Keluh Kesah Pertukangan Emas Di Pacitan, Saat Dihempas Badai Covid-19
Pacitan- Badai pandemi global coronavirus disease covid-19, membuat semua sektor usaha di Pacitan, lesu. Bahkan bisa dibilang, banyak dari mereka yang mengatakan, ibarat hidup segan mati tak mau.
Namun begitu, mereka harus tetap tegar. Mengigat keperluan dapur tak bisa untuk ditunda.
Hal tersebut seperti diungkapkan, salah seorang pertukangan emas, Pramono. Pria paruh baya yang sudah puluhan tahun menekuni dunia reparasi emas dan perak ini, harus ikut terdampak badai coronavirus. “Semua pertukangan emas disini, lesu Mas (wartawan, Red). Selama coronavirus belum pergi, semua usaha pasti lesu sepeti ini,” tutur Pramono, yang membuka usaha disebuah gang sempit, timur gedung Penggadaian Pacitan, Selasa (16/3).
Selama hampir 25 tahun menekuni dunia pertukangan emas, Pramono mengakui sempat menangguk omset dan untung besar ketika booming batu akik pada Tahun 2013-2014 lalu. Setelah itu, kembali surut. “Puncaknya ketika terjadi badai covid-19. Dalam sehari paling banyak hanya dua sampai tiga orang yang memanfaatkan jasa reparasi emas. Baik itu sepuh atau perbaikan,” jelasnya.

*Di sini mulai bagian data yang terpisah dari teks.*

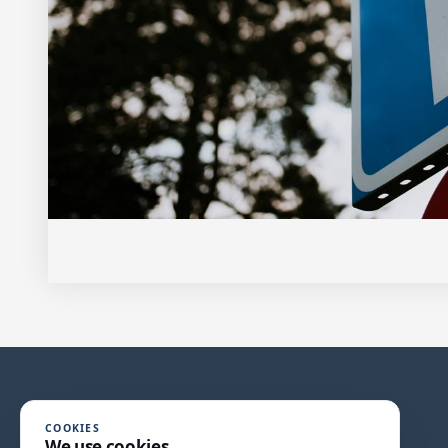
COOKIES
We use cookies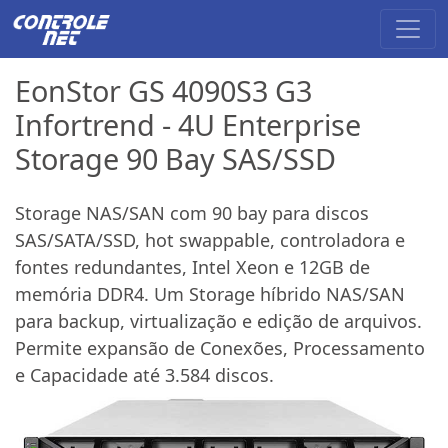
EonStor GS 4090S3 G3
Infortrend - 4U Enterprise
Storage 90 Bay SAS/SSD
Storage NAS/SAN com 90 bay para discos
SAS/SATA/SSD, hot swappable, controladora e
fontes redundantes, Intel Xeon e 12GB de
memória DDR4. Um Storage híbrido NAS/SAN
para backup, virtualização e edição de arquivos.
Permite expansão de Conexões, Processamento
e Capacidade até 3.584 discos.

Saat ditanya berapa omset saat ini yang ia terima dalam sehari, Pramono tak segan-segan mengungkapkan, kalau satu pelanggan ditarik Rp 10 ribu sampai Rp 15 ribu, itu artinya bekerja dari pagi hingga menjelang sore, hanya mendapat omset Rp 30 ribu sampai Rp 45 ribu. “Kadang juga pernah kosong, nggak ada pemasukan,” pungkasnya. (yun).